Domani lo scontro nella direzione nazionale del Pd
Dopo la sconfitta elettorale dunque nel Pd la tensione è al massimo. Gli affondi sempre più pressanti a Renzi ne sono un segnale. E le nuove spaccature, oggi anche in seno alla maggioranza, lo dimostrano. Oggi alle 17.00 ci sarà una riunione della minoranza dem per fare il punto in vista dello scontro nella direzione nazionale di domani. La voglia di rimettere in discussione il governo del partito è diffusa. La linea è che “Ora Renzi compia una sterzata, altrimenti basta votare fiducie, no a deleghe in bianco”. L’opposizione interna, dunque, chiederà al premier un passo indietro dalla segreteria e un nuovo orizzonte per il governo. In questo senso Davide Zoggia è colui che si è spinto più avanti di tutti. Il presidente della Regione Toscana, Enrico Rossi, chiede almeno un organismo nuovo. E dice: “Bisogna rifuggire da spiegazioni semplicistiche tipo “Renzi non piace più” o “dovevamo trovare alla Leopolda la nostra Appendino”: “Il Pd è entrato in crisi col suo elettorato popolare, delle periferie. Ha sbagliato il racconto della crisi. E le nostre politiche sono state sbagliate”.
Per Rossi, come per Gianni Cuperlo, è stato ad esempio un errore abbassare “le tasse allo stesso modo a ricchi e poveri”, come fatto con l’operazione dell’Imu e, in parte, con quella degli 80 euro, non progressivi”. Sul tavolo anche una lettera aperta del deputato Enzo Lattuca: “Caro Renzi, spesso è sembrato che il Pd per te fosse un peso e un impiccio. Da quando sei segretario, abbiamo raggiunto l’apice della correntizzazione. Vorrei che ritrovassimo insieme la strada per cambiare questo Paese”.
La richiesta di dimissioni del commissario, poi, corrisponde ad un sentimento molto diffuso nel partito romano. Per partecipare Pier Luigi Bersani arriverà da Bruxelles. Sarà Roberto Speranza, che sta preparando la relazione, ad intervenire ponendo l’accento sul bisogno di ridare al Pd un’identità di sinistra rispondendo ai temi sociali da tempo posti dalla minoranza: pensioni, sanità, autonomie locali, necessità di reintrodurre l’Imu, provvedimenti a favore della povertà, ossigeno per gli enti locali, recupero delle periferie.

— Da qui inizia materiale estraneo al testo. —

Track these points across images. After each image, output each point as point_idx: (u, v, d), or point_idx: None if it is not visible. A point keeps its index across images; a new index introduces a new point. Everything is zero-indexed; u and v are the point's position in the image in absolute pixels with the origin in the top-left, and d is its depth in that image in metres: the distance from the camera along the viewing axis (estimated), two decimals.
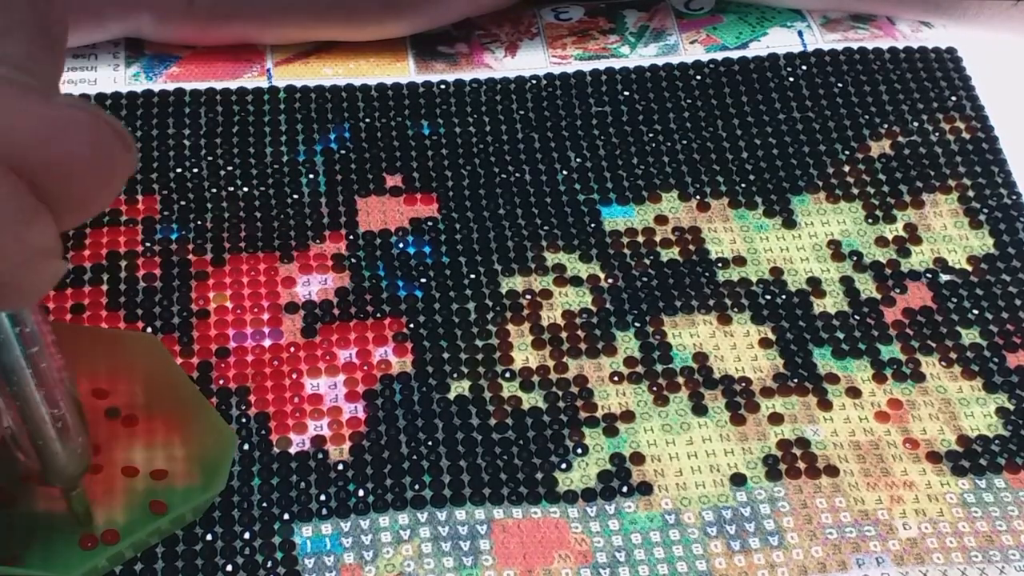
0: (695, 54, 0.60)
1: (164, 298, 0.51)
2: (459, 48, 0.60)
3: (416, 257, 0.53)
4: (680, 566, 0.45)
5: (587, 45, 0.61)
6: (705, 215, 0.55)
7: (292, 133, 0.57)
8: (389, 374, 0.50)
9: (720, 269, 0.53)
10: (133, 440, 0.47)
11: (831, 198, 0.55)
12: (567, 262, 0.53)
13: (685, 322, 0.51)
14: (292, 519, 0.46)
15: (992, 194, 0.55)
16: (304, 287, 0.52)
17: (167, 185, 0.55)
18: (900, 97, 0.59)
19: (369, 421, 0.48)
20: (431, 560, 0.45)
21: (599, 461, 0.48)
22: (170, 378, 0.48)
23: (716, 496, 0.47)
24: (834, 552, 0.45)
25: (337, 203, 0.55)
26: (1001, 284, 0.53)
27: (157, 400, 0.48)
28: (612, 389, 0.49)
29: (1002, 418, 0.49)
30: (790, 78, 0.59)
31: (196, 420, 0.47)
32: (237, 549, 0.45)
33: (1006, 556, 0.45)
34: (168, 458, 0.47)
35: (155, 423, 0.48)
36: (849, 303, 0.52)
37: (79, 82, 0.58)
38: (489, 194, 0.55)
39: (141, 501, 0.46)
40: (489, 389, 0.49)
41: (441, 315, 0.51)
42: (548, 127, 0.57)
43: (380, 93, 0.58)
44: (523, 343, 0.51)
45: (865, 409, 0.49)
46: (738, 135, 0.57)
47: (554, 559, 0.45)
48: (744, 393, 0.49)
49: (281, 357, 0.50)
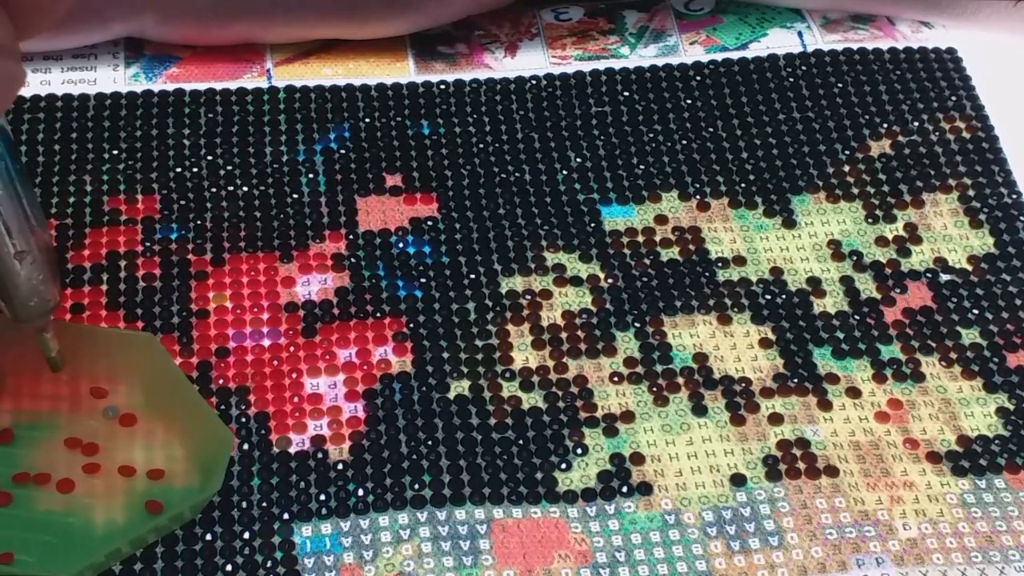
0: (695, 55, 0.60)
1: (164, 298, 0.51)
2: (459, 48, 0.60)
3: (416, 257, 0.53)
4: (680, 566, 0.45)
5: (587, 45, 0.61)
6: (705, 215, 0.55)
7: (292, 133, 0.57)
8: (389, 374, 0.50)
9: (720, 269, 0.53)
10: (132, 439, 0.47)
11: (831, 198, 0.55)
12: (567, 262, 0.53)
13: (685, 322, 0.51)
14: (292, 519, 0.46)
15: (992, 193, 0.55)
16: (304, 287, 0.52)
17: (167, 185, 0.55)
18: (900, 97, 0.58)
19: (369, 421, 0.48)
20: (431, 560, 0.45)
21: (599, 461, 0.48)
22: (168, 377, 0.48)
23: (716, 496, 0.47)
24: (834, 552, 0.45)
25: (337, 203, 0.55)
26: (1001, 284, 0.53)
27: (155, 399, 0.48)
28: (612, 389, 0.49)
29: (1002, 418, 0.49)
30: (790, 78, 0.59)
31: (194, 419, 0.47)
32: (237, 549, 0.45)
33: (1006, 556, 0.45)
34: (166, 457, 0.47)
35: (153, 422, 0.48)
36: (849, 303, 0.52)
37: (79, 82, 0.58)
38: (489, 194, 0.55)
39: (139, 500, 0.46)
40: (489, 389, 0.49)
41: (441, 315, 0.51)
42: (548, 127, 0.57)
43: (380, 93, 0.58)
44: (523, 343, 0.51)
45: (865, 409, 0.49)
46: (738, 135, 0.57)
47: (554, 559, 0.45)
48: (744, 393, 0.49)
49: (281, 357, 0.50)
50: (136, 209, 0.54)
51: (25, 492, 0.46)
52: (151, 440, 0.47)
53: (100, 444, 0.47)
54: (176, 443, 0.47)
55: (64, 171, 0.55)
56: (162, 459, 0.47)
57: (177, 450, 0.47)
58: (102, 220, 0.53)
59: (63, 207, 0.54)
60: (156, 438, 0.47)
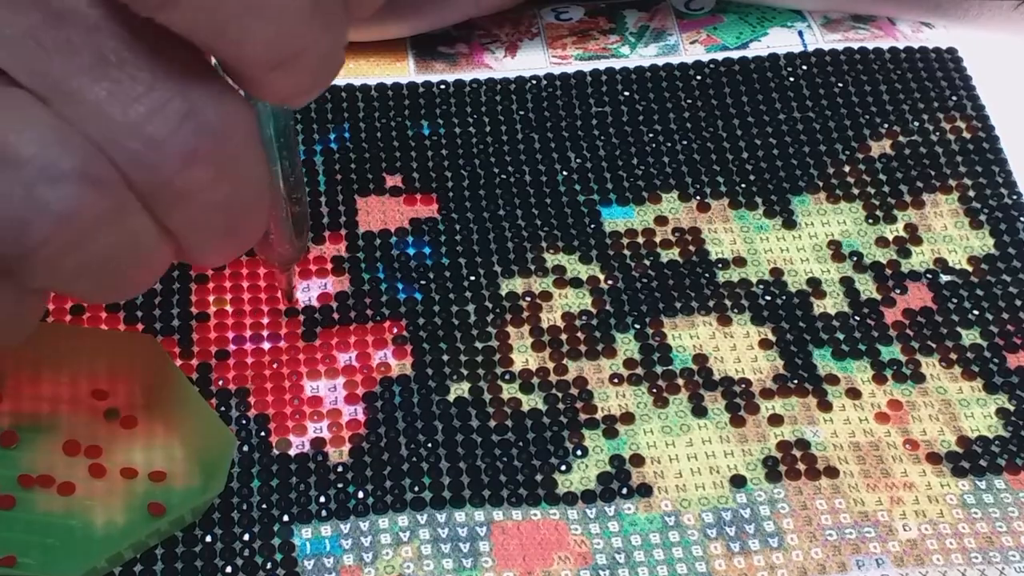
0: (695, 54, 0.60)
1: (164, 301, 0.51)
2: (459, 48, 0.60)
3: (416, 258, 0.53)
4: (680, 568, 0.45)
5: (587, 45, 0.60)
6: (705, 216, 0.55)
7: None
8: (389, 376, 0.50)
9: (720, 270, 0.53)
10: (132, 441, 0.47)
11: (831, 198, 0.55)
12: (567, 263, 0.53)
13: (685, 323, 0.51)
14: (291, 521, 0.46)
15: (993, 194, 0.55)
16: (304, 291, 0.52)
17: None
18: (900, 97, 0.58)
19: (369, 423, 0.48)
20: (430, 562, 0.45)
21: (599, 463, 0.48)
22: (169, 379, 0.48)
23: (716, 498, 0.47)
24: (834, 553, 0.45)
25: (337, 203, 0.55)
26: (1002, 284, 0.53)
27: (156, 401, 0.48)
28: (612, 391, 0.49)
29: (1002, 419, 0.49)
30: (790, 78, 0.59)
31: (195, 421, 0.47)
32: (236, 551, 0.45)
33: (1006, 557, 0.45)
34: (167, 459, 0.47)
35: (154, 424, 0.48)
36: (849, 304, 0.52)
37: None
38: (489, 194, 0.55)
39: (140, 503, 0.46)
40: (489, 391, 0.49)
41: (441, 317, 0.51)
42: (548, 127, 0.57)
43: (380, 93, 0.58)
44: (523, 345, 0.51)
45: (865, 410, 0.49)
46: (738, 135, 0.57)
47: (554, 561, 0.45)
48: (744, 394, 0.49)
49: (281, 359, 0.50)
50: None
51: (28, 495, 0.46)
52: (152, 442, 0.47)
53: (102, 447, 0.47)
54: (177, 445, 0.47)
55: None
56: (163, 460, 0.47)
57: (178, 452, 0.47)
58: None
59: None
60: (157, 440, 0.47)
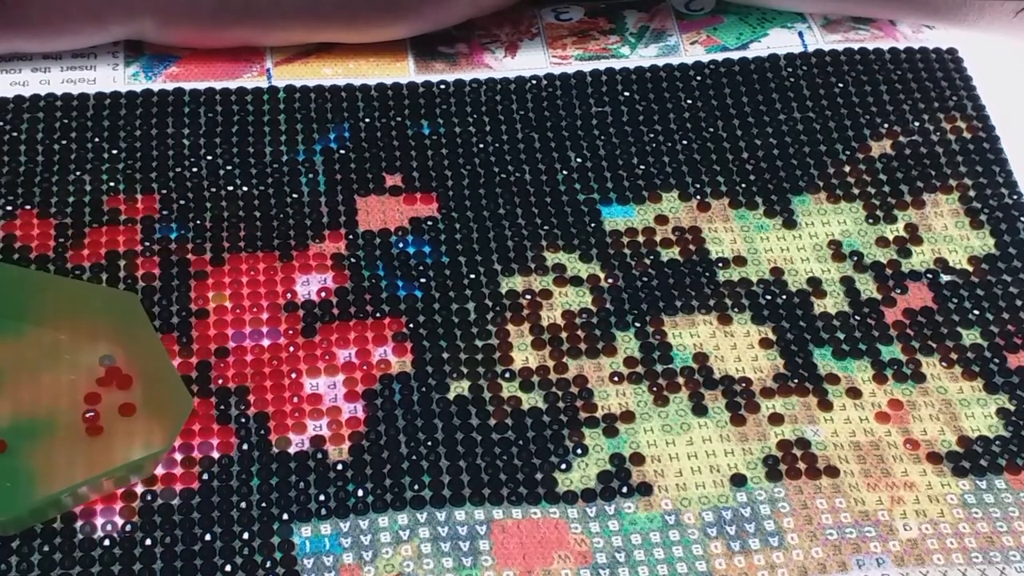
0: (695, 55, 0.60)
1: (163, 297, 0.51)
2: (459, 48, 0.60)
3: (416, 257, 0.53)
4: (680, 567, 0.45)
5: (587, 45, 0.60)
6: (705, 215, 0.55)
7: (292, 133, 0.57)
8: (389, 374, 0.49)
9: (720, 269, 0.53)
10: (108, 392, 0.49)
11: (831, 198, 0.55)
12: (567, 262, 0.53)
13: (685, 322, 0.51)
14: (291, 519, 0.46)
15: (993, 194, 0.55)
16: (304, 287, 0.52)
17: (166, 184, 0.55)
18: (901, 97, 0.58)
19: (368, 421, 0.48)
20: (430, 560, 0.45)
21: (599, 461, 0.48)
22: (144, 338, 0.49)
23: (716, 496, 0.47)
24: (834, 553, 0.45)
25: (337, 203, 0.54)
26: (1002, 284, 0.53)
27: (131, 357, 0.49)
28: (612, 389, 0.49)
29: (1003, 419, 0.49)
30: (790, 78, 0.59)
31: (159, 380, 0.48)
32: (236, 549, 0.45)
33: (1006, 557, 0.45)
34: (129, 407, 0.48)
35: (126, 378, 0.49)
36: (850, 303, 0.52)
37: (79, 81, 0.58)
38: (489, 194, 0.55)
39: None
40: (489, 389, 0.49)
41: (441, 315, 0.51)
42: (548, 127, 0.57)
43: (380, 93, 0.58)
44: (523, 343, 0.51)
45: (865, 409, 0.49)
46: (738, 135, 0.57)
47: (554, 559, 0.45)
48: (744, 393, 0.49)
49: (280, 357, 0.50)
50: (136, 208, 0.54)
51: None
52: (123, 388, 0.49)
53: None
54: (140, 398, 0.48)
55: (64, 170, 0.55)
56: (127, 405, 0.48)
57: (140, 401, 0.48)
58: (102, 219, 0.53)
59: (63, 206, 0.54)
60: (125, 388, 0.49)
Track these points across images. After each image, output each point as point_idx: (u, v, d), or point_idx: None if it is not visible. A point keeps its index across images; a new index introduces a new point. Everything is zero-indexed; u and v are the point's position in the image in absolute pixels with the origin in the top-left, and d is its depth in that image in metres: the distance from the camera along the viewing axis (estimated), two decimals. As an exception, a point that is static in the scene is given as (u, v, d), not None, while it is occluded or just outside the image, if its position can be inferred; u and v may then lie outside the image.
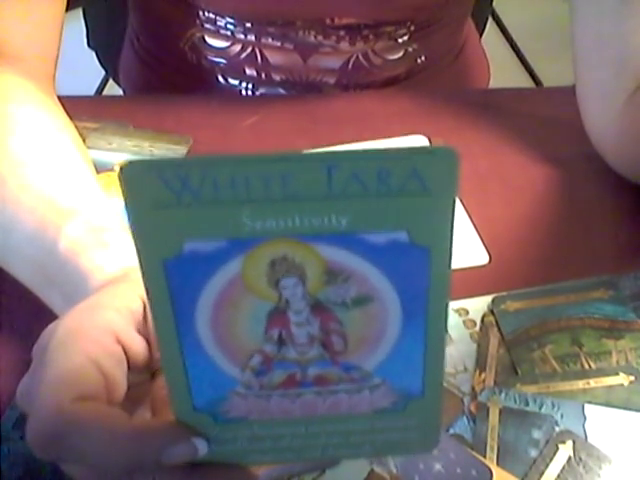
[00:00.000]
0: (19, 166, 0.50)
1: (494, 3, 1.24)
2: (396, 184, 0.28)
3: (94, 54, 1.11)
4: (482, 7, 1.09)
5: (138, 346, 0.38)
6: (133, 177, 0.27)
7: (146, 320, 0.38)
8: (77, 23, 1.05)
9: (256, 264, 0.29)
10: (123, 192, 0.28)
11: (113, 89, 1.38)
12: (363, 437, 0.35)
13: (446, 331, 0.33)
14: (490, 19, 1.27)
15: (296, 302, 0.30)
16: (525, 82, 1.89)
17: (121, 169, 0.27)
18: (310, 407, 0.34)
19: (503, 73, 1.04)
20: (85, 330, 0.37)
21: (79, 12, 1.06)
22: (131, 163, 0.27)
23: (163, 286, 0.30)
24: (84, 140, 0.56)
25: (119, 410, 0.36)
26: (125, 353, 0.37)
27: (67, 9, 0.60)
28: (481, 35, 1.05)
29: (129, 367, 0.38)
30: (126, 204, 0.28)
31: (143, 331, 0.38)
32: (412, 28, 0.77)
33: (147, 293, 0.30)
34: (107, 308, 0.38)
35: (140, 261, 0.29)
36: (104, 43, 1.08)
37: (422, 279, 0.30)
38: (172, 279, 0.29)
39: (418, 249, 0.29)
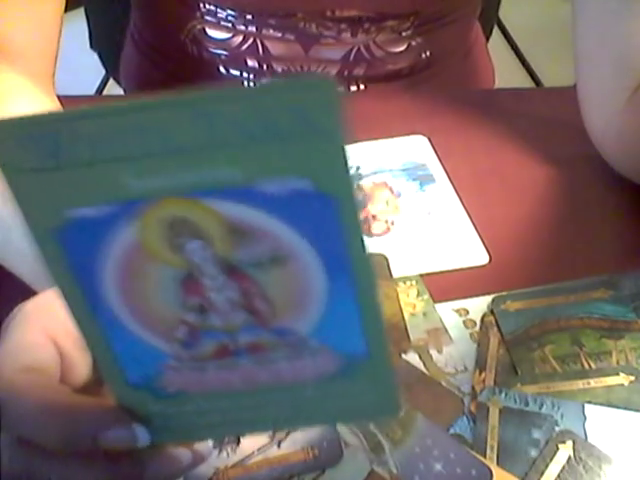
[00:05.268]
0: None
1: (495, 4, 1.24)
2: (281, 125, 0.25)
3: (95, 54, 1.11)
4: (488, 13, 1.09)
5: None
6: (1, 138, 0.25)
7: None
8: (78, 23, 1.05)
9: (152, 228, 0.27)
10: None
11: (113, 89, 1.38)
12: (315, 405, 0.34)
13: (376, 287, 0.30)
14: (490, 19, 1.26)
15: (208, 267, 0.29)
16: (525, 82, 1.89)
17: None
18: (251, 377, 0.32)
19: (504, 74, 1.04)
20: (50, 308, 0.36)
21: (80, 12, 1.06)
22: None
23: (57, 257, 0.28)
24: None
25: (62, 385, 0.35)
26: None
27: (67, 9, 0.60)
28: (487, 40, 1.05)
29: None
30: (2, 170, 0.26)
31: None
32: (416, 22, 0.77)
33: (44, 265, 0.28)
34: None
35: (29, 232, 0.27)
36: (106, 44, 1.08)
37: (335, 232, 0.28)
38: (64, 249, 0.28)
39: (324, 197, 0.27)
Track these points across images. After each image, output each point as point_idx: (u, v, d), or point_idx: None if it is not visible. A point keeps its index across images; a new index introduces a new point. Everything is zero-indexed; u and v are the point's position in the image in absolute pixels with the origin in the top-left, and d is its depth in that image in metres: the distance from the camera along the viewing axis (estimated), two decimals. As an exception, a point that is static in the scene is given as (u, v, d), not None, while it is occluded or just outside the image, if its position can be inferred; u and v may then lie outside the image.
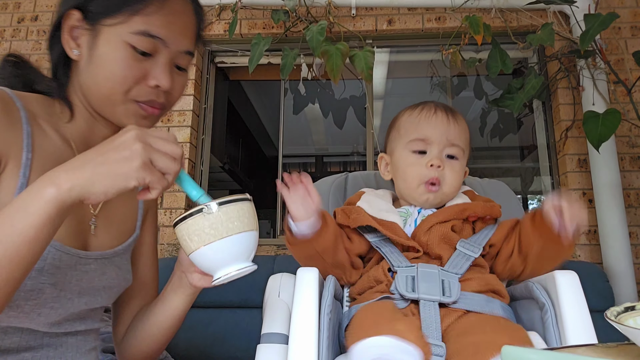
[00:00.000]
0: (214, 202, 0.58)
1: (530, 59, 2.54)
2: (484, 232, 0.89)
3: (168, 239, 2.29)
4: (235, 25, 2.30)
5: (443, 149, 0.91)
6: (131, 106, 0.71)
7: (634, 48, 2.31)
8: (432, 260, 0.84)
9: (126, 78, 0.68)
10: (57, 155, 0.71)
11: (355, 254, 0.90)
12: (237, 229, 0.59)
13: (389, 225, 0.87)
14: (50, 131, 0.72)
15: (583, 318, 0.70)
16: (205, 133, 2.56)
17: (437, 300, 0.75)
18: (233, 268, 0.60)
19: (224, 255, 0.59)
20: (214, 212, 0.58)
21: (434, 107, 0.95)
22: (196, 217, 0.58)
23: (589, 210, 2.19)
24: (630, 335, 0.41)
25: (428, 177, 0.89)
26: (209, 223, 0.58)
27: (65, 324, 0.72)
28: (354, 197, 0.99)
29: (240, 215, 0.60)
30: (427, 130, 0.92)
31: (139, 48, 0.68)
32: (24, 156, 0.66)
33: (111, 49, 0.68)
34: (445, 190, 0.91)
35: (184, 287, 0.77)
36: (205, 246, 0.58)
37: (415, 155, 0.92)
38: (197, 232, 0.58)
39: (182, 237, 0.59)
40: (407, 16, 2.49)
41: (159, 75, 0.70)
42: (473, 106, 3.47)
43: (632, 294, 1.97)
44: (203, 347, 1.84)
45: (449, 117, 0.93)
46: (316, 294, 0.75)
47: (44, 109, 0.73)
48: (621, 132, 2.21)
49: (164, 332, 0.81)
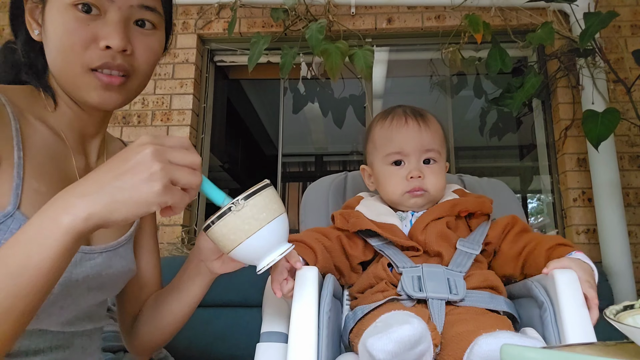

In molti attendono l’intervento di Renzi
Probabilmente domani la strategia di Orfini sarà quella, se necessario, di dirsi disponibile ad anticipare il congresso del Pd romano, previsto in un primo momento ad ottobre subito dopo il referendum costituzionale, decisione che per statuto spetta alla direzione, sull’esempio di quanto stabilito dal gruppo dirigente dem di Torino. Lì il segretario Morri non si ricandiderà e l’appuntamento fissato per l’inizio del 2017 sarà anticipato a settembre. Il responsabile Riforme del Pd, Emanuele Fiano, poi, assicura che sull’Italicum il premier “aprirà una riflessione già in Direzione”. In molti attendono l’intervento di Renzi per capire la linea sulla legge elettorale e per comprendere se il premier è ancora intenzionato a lasciare Palazzo Chigi se l’esito del referendum d’ottobre sulla riforma costituzionale fosse a favore del no.